In tempi di rinnovato interesse per le sonorità
retrò, sarebbe assai facile etichettare i
Ramrod come l’ennesimo tentativo di allinearsi a un
trend che sta dilagando in maniera piuttosto “sospetta”, ed è per questa ragione che invito caldamente tutti i cultori dell’
hard-rock, del
blues, del
prog e della psichedelia, anche quelli più scettici ed esigenti, a concedere una
chance a questo “
Jet black”, un disco che reclama prepotentemente la loro attenzione in virtù di una serie si peculiarità abbastanza rare, che andremo a trattare brevemente qui di seguito.
Innanzi tutto parliamo d’ispirazione, talmente elevata da rendere le canzoni dell’albo un concentrato di emozioni indifferenti a ogni parametro temporale, per poi passare alle capacità tecniche e interpretative dei protagonisti dell’opera, intrise di un
pathos impossibile da simulare e che non può che essere figlio di una notevole cultura musicale.
La favolosa voce di
Martina Picaro (per chi scrive un’autentica sorpresa …), capace di attingere con carattere alle prerogative timbriche di
Grace Slick,
Sonja Kristina,
Elin Larsson e
Susan Marshall, e la chitarra fremente del fratello
Marco (autore anche di suggestivi contributi flautistici parecchio
Anderson-iani), rappresentano sicuramente i pilastri di un’operazione di assimilazione “attiva” degli assiomi del genere davvero sentita e profonda, perfezionata dal fattivo contributo delle fervide tastiere di
Adriano ‘Roll’ Nolli e delle ritmiche pulsanti di
Emanuele Elia e
Daniel Sapone.
E’ sufficiente un primo contatto con “
Don’t call me sunshine” per rendersi conto che i
Ramrod non ingrossano le fila dei tanti improvvisati
vintage rockers tipici della scena contemporanea … la passionalità trasmessa da questo bruciante e avvolgente
hard-blues venato di
prog riesce a far emergere i piemontesi dal cumulo massificante dei frequentatori della “scena”, e anche quando nella successiva “
Ares call” l’affezione per certi Deep Purple è assolutamente evidente, il risultato non appare per nulla fastidiosamente “forzato” o calcolato.

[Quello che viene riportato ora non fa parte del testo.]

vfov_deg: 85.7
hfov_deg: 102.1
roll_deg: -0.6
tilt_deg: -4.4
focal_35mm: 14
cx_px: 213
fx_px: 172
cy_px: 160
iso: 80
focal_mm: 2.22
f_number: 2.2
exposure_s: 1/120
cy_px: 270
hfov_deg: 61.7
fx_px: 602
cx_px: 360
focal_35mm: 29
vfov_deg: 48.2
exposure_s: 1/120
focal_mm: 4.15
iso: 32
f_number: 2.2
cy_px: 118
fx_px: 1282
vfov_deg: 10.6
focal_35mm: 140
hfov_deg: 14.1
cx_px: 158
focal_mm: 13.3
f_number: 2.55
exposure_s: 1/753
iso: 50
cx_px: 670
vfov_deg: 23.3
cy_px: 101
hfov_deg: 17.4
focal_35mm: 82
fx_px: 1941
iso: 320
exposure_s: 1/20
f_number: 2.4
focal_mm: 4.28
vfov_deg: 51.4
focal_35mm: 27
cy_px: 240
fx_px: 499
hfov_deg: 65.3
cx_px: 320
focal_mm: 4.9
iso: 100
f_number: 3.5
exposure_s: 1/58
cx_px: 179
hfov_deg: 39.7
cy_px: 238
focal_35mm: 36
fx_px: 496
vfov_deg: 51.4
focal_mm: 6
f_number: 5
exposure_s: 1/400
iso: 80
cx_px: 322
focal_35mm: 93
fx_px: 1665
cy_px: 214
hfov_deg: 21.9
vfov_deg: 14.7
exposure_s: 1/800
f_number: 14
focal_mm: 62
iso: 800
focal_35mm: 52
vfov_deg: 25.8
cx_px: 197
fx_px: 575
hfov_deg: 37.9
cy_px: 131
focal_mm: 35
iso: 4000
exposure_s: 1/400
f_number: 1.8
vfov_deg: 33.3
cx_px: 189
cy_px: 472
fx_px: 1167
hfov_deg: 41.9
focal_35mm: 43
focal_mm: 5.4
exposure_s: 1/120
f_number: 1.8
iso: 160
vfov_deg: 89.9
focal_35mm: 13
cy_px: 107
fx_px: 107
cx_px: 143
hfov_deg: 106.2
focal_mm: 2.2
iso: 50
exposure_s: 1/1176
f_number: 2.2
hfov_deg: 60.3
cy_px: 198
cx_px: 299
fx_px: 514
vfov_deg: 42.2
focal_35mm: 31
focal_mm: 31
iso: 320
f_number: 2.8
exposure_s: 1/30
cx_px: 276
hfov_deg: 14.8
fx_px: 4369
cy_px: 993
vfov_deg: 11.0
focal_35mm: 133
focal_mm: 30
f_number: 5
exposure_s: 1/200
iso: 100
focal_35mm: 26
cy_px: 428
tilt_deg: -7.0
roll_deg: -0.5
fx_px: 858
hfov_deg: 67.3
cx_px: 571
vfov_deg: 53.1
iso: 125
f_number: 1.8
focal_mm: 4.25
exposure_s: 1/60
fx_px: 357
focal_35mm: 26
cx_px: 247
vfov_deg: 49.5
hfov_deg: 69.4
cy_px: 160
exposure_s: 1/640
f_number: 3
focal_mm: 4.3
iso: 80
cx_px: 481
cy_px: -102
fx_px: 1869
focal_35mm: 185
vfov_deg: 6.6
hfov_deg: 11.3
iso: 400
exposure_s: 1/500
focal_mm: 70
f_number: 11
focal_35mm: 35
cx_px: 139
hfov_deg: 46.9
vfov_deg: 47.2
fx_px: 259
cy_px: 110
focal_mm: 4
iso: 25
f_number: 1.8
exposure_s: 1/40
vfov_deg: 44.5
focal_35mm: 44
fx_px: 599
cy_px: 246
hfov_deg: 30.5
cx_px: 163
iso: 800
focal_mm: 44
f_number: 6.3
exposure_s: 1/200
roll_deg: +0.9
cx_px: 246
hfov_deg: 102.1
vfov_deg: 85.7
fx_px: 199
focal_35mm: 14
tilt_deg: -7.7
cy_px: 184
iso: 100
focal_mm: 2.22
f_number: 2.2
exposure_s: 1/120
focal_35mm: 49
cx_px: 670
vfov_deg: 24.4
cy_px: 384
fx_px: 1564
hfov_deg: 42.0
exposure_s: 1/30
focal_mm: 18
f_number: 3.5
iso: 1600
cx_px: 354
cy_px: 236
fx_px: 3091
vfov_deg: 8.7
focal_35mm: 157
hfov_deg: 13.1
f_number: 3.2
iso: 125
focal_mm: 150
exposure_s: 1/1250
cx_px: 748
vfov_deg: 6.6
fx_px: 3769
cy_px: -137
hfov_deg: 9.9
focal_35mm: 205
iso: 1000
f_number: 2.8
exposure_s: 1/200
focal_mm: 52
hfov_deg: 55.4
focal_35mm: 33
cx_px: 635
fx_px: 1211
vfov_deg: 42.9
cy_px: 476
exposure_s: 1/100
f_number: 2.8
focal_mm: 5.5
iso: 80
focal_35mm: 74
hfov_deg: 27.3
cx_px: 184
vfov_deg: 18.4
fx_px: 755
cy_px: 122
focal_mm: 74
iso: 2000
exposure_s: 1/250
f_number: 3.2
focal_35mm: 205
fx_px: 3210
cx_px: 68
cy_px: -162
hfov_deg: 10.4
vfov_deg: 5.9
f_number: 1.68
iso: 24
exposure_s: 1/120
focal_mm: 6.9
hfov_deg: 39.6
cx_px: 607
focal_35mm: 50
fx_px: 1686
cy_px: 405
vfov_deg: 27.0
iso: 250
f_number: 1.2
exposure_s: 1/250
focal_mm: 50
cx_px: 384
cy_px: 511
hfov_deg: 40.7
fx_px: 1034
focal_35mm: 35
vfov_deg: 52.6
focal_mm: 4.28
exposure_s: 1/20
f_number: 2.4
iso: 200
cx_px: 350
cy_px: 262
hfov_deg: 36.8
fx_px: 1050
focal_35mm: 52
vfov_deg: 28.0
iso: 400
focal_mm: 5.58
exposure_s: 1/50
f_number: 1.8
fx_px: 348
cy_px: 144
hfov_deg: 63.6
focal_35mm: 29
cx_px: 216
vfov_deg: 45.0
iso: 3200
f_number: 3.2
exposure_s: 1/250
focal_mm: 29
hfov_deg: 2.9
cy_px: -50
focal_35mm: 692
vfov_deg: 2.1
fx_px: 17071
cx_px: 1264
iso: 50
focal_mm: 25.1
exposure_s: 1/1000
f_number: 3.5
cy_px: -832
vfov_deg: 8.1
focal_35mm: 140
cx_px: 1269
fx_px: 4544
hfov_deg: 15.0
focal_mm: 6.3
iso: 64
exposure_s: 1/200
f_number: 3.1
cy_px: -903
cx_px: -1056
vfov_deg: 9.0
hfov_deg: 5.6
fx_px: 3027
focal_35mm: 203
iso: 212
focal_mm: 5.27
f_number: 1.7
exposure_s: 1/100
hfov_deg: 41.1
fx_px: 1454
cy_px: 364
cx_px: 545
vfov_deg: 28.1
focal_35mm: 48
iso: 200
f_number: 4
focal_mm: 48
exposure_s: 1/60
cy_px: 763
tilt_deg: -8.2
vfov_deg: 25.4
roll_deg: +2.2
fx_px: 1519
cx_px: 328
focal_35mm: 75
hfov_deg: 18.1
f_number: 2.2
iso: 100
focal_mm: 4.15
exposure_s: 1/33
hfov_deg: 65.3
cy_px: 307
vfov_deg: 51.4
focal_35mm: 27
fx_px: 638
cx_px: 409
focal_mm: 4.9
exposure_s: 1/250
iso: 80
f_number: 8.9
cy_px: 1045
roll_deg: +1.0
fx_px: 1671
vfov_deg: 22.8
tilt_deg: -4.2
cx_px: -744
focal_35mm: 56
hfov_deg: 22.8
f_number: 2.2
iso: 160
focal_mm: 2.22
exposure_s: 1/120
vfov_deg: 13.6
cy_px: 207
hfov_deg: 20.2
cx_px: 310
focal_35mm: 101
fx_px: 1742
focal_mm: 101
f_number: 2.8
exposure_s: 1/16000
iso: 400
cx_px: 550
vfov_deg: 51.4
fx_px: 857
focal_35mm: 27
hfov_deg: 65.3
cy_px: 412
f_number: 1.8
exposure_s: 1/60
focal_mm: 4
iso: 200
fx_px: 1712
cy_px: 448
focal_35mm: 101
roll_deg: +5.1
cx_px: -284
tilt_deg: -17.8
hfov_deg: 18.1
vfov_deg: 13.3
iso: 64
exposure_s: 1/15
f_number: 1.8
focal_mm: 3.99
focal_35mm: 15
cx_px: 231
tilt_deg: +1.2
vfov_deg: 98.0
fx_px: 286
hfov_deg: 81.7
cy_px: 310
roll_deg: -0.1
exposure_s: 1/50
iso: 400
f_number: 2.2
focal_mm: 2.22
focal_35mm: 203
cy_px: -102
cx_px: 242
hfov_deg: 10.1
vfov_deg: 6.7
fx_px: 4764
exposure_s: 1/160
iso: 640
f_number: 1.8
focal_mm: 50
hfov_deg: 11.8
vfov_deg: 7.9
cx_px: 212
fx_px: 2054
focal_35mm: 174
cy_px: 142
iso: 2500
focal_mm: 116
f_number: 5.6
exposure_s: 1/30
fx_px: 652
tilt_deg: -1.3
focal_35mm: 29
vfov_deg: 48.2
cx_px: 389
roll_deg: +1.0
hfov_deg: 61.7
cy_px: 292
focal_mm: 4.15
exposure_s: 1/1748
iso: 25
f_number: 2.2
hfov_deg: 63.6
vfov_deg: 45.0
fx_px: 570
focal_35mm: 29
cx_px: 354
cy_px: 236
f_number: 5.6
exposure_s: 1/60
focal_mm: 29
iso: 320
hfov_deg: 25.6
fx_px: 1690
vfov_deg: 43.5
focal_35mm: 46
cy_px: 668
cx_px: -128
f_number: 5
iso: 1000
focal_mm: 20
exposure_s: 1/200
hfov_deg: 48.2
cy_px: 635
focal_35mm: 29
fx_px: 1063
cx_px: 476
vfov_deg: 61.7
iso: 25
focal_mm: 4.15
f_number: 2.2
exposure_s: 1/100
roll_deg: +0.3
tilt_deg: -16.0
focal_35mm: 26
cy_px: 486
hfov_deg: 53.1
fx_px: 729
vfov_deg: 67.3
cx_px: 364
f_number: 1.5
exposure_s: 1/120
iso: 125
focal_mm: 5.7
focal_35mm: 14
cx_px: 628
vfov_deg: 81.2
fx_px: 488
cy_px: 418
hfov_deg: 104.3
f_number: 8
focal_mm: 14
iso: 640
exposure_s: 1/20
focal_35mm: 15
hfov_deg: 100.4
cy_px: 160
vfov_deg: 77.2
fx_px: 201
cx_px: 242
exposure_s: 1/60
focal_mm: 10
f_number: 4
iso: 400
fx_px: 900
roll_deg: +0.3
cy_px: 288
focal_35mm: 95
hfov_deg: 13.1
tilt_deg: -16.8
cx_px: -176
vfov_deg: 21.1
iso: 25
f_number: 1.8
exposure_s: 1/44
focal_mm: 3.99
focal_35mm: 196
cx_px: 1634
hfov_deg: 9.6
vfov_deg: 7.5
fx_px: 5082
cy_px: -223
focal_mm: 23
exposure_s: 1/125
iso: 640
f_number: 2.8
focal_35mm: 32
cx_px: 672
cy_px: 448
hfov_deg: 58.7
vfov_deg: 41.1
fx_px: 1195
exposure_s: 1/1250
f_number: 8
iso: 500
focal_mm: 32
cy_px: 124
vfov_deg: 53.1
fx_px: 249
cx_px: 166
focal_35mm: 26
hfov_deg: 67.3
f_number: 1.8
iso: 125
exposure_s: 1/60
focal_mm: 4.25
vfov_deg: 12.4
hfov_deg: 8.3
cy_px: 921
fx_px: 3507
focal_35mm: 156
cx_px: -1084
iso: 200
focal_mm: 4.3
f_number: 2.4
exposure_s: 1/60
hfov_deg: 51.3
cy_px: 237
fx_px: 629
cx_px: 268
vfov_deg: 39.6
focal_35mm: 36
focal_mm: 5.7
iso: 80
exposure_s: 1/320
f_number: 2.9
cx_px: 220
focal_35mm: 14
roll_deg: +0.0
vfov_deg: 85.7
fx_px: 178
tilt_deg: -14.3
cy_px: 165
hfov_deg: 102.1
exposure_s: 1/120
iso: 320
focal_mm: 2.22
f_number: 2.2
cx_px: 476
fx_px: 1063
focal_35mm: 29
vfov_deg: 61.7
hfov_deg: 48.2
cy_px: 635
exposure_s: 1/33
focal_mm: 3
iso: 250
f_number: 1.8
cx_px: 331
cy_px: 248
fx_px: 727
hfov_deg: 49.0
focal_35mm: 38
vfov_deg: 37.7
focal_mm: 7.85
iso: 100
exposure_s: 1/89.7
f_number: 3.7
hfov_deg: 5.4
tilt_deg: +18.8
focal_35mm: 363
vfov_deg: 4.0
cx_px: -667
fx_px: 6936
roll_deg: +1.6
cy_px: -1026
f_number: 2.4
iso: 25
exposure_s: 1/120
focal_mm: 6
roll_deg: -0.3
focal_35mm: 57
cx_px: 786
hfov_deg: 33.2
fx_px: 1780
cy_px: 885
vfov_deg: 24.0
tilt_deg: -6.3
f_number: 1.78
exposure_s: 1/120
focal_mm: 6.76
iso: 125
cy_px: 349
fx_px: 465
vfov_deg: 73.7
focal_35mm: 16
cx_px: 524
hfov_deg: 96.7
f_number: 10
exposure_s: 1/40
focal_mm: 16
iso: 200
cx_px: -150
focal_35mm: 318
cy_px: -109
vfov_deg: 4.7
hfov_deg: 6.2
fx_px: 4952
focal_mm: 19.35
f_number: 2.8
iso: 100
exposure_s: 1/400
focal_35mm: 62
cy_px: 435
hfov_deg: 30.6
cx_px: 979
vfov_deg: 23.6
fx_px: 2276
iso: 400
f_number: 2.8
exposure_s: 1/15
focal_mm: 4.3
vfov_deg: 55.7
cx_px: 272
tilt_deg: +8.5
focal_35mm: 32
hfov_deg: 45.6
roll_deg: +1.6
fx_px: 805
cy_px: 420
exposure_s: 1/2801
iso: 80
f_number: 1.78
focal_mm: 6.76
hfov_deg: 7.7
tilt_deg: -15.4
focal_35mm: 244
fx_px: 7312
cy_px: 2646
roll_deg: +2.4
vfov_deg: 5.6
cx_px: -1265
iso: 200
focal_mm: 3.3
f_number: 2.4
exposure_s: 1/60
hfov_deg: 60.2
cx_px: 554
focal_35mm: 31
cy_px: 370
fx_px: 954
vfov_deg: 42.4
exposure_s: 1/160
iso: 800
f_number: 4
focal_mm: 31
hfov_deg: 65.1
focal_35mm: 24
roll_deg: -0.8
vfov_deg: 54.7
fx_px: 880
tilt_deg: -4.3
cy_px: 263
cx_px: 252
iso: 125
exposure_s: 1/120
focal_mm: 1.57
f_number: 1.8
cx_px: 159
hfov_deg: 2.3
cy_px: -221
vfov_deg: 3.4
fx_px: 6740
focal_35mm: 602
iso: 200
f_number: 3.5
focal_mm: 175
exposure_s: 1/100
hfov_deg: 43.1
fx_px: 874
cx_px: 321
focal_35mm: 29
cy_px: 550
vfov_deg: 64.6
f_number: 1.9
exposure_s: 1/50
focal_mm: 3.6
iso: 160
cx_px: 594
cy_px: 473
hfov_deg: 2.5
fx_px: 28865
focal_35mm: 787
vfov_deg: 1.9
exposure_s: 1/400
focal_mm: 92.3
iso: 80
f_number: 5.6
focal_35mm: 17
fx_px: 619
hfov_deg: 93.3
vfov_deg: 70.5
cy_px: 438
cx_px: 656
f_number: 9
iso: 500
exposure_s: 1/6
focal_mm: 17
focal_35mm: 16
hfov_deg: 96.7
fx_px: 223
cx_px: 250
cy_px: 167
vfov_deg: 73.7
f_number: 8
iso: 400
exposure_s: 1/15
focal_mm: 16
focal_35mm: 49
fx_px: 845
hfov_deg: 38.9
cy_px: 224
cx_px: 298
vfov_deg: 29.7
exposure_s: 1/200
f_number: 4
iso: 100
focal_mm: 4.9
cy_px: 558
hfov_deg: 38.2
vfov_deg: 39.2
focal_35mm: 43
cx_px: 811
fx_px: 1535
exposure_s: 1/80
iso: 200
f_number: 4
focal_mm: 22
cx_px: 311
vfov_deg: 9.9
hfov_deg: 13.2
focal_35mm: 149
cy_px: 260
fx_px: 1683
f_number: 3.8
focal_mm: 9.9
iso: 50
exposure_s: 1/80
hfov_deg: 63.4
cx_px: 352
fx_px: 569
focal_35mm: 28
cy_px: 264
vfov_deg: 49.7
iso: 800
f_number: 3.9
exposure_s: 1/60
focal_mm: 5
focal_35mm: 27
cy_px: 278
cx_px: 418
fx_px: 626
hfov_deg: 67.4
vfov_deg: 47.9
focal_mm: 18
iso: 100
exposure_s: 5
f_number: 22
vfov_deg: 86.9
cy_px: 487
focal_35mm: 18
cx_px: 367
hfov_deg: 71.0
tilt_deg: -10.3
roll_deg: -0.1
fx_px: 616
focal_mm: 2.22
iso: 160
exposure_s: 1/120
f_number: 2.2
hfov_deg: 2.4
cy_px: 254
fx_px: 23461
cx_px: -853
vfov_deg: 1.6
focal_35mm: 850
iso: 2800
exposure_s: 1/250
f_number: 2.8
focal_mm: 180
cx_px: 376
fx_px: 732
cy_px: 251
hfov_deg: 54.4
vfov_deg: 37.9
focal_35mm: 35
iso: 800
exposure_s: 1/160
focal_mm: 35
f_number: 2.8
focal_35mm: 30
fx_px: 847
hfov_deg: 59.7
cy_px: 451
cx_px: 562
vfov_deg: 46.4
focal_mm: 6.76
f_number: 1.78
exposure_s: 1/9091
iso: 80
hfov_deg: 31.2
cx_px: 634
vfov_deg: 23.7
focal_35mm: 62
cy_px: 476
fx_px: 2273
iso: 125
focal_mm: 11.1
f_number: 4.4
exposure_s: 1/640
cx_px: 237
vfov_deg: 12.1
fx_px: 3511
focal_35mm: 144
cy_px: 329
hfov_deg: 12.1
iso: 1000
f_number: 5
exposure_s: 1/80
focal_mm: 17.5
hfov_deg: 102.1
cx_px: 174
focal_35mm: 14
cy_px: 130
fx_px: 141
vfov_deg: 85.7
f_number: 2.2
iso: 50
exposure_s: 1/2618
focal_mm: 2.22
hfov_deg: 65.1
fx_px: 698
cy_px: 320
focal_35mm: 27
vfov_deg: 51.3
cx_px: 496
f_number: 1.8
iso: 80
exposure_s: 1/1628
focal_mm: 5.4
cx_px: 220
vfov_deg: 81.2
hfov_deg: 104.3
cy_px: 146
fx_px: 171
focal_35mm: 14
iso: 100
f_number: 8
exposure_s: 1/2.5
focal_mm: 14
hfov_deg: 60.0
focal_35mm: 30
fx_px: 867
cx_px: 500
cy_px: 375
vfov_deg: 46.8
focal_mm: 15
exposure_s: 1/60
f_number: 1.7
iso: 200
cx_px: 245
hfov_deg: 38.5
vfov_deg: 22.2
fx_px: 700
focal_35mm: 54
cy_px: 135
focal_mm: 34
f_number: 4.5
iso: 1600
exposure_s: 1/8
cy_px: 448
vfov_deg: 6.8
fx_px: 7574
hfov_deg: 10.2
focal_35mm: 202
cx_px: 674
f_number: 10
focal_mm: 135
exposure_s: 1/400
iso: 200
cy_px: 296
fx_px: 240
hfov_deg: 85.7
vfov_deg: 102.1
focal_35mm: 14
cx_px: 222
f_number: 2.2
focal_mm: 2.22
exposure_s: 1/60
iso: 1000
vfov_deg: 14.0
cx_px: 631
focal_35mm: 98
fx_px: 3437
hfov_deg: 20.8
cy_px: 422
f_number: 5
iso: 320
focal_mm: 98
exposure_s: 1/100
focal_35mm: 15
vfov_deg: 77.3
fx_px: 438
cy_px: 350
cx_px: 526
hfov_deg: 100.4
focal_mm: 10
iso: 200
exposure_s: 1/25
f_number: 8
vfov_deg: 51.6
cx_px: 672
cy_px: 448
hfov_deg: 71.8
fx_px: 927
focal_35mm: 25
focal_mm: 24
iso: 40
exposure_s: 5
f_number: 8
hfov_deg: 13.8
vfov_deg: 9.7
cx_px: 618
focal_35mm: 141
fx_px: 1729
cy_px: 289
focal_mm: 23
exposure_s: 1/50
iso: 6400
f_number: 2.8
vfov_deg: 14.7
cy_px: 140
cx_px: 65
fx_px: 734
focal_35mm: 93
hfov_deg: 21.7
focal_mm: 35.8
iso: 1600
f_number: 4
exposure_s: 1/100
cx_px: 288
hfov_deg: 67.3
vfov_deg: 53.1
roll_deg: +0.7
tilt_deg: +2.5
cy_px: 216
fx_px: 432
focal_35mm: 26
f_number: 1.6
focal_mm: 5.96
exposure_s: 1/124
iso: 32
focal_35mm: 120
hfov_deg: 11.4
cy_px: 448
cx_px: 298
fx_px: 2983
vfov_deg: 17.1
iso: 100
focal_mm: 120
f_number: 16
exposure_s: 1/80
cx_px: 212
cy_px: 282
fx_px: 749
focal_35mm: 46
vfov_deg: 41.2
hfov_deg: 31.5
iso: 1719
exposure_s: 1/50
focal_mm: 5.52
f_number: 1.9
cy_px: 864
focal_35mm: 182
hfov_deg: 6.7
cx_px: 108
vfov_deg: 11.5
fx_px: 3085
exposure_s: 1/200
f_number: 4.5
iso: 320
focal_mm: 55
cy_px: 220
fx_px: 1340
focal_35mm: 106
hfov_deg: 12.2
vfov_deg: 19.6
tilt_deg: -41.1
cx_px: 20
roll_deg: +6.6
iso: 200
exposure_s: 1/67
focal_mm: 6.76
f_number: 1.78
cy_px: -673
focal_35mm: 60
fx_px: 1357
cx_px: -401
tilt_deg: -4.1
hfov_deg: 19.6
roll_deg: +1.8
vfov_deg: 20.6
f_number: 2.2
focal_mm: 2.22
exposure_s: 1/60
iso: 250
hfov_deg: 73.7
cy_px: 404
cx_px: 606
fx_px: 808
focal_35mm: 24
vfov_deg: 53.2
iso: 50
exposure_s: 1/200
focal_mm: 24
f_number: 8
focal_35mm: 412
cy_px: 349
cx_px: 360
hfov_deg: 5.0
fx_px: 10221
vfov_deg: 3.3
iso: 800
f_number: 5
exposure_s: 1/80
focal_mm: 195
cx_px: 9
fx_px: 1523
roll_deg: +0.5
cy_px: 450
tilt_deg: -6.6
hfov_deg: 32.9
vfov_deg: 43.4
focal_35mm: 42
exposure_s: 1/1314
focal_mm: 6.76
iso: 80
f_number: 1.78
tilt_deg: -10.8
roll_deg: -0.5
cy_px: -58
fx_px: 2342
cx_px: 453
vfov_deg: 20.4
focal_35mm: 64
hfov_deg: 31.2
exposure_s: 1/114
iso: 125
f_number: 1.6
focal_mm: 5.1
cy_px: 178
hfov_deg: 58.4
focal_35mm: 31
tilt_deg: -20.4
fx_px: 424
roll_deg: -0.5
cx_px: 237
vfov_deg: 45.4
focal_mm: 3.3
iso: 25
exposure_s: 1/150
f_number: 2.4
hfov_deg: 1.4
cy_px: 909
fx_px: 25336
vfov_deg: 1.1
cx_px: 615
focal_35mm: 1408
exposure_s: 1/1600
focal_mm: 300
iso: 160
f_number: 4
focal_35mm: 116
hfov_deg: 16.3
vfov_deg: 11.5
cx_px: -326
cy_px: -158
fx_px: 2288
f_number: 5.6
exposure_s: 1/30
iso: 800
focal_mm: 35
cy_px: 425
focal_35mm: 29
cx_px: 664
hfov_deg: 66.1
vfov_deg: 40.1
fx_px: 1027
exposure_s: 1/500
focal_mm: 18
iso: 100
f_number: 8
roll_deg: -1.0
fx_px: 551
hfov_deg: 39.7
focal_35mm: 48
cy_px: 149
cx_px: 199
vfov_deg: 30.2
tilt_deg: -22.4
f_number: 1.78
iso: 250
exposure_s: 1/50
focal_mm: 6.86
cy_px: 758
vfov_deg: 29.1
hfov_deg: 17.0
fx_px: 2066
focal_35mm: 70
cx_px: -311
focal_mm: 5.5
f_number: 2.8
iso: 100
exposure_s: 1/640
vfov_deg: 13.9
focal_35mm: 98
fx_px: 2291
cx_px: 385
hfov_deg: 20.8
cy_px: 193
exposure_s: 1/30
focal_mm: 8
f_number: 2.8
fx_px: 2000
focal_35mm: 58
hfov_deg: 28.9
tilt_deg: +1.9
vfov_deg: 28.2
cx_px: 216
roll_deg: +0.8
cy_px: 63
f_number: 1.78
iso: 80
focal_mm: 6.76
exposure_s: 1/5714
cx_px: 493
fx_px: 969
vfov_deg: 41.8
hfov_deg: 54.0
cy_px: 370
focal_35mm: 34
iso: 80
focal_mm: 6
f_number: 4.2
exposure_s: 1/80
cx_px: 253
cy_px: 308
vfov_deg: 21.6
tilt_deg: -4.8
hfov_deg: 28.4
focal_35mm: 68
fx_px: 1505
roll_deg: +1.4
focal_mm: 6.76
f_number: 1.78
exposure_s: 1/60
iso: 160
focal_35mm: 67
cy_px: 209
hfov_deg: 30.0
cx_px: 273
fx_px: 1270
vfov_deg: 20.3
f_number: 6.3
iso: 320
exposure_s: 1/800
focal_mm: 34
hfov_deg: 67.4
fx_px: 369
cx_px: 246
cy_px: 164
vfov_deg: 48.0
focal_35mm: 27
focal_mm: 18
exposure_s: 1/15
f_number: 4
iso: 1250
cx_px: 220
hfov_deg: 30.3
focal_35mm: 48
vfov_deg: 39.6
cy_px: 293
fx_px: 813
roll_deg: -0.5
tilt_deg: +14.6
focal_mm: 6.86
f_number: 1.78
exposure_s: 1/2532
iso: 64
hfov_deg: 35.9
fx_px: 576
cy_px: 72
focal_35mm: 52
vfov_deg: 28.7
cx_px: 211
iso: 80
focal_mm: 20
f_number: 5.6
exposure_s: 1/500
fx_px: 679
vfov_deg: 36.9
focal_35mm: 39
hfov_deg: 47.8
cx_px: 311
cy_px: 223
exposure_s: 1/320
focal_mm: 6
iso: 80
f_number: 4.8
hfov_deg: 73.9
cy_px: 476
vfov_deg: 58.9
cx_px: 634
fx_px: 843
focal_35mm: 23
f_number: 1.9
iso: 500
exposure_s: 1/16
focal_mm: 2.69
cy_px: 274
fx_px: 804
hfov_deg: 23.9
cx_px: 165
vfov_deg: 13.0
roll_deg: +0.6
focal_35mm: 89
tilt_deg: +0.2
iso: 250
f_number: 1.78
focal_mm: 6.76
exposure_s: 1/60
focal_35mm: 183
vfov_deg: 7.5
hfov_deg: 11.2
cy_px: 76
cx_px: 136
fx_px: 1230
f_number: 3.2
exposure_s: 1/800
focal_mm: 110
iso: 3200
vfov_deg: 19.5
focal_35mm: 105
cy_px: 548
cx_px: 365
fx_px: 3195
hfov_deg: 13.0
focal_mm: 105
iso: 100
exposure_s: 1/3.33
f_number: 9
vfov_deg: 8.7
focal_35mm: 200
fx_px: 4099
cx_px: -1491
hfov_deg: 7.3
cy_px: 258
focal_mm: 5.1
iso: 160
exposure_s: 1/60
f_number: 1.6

Il clima notturno e vellutato di “
Sorrow” esalta le doti espressive possedute dalla preziosa laringe di
Martina e se “
Lion Queen” emana suadenti effluvi
southern, “
Glass of wine” amplia i confini sonori del programma (spingendosi a citazioni di PFM e Pink Floyd) e “
Turning bad” ammalia con le sue atmosfere fumose e conturbanti.
La ballata elettro-acustica “
Bluesy soul” è un’altra “palestra” perfetta per sollecitare la fascinosa duttilità vocale della
Picaro, mentre se cercate qualcosa di più spensierato ecco arrivare “
Sweet Mel”, prima che la magia esotica di “
Leda” conquisti definitivamente ogni estimatore della musica scaturita dall’anima.
Nessuna velleità d’innovazione ma molta destrezza, forza espressiva e genuinità nel muoversi tra le pieghe di un suono immarcescibile, rendono “
Jet black” un riuscitissimo esempio di autentica e vitale devozione, consacrando i
Ramrod tra i migliori esegeti dei “classici”, a cui si chiede per il futuro di non “adagiarsi sugli allori”, scongiurando il rischio di rimanere prigionieri di una storia tanto prestigiosa quanto enormemente impegnativa.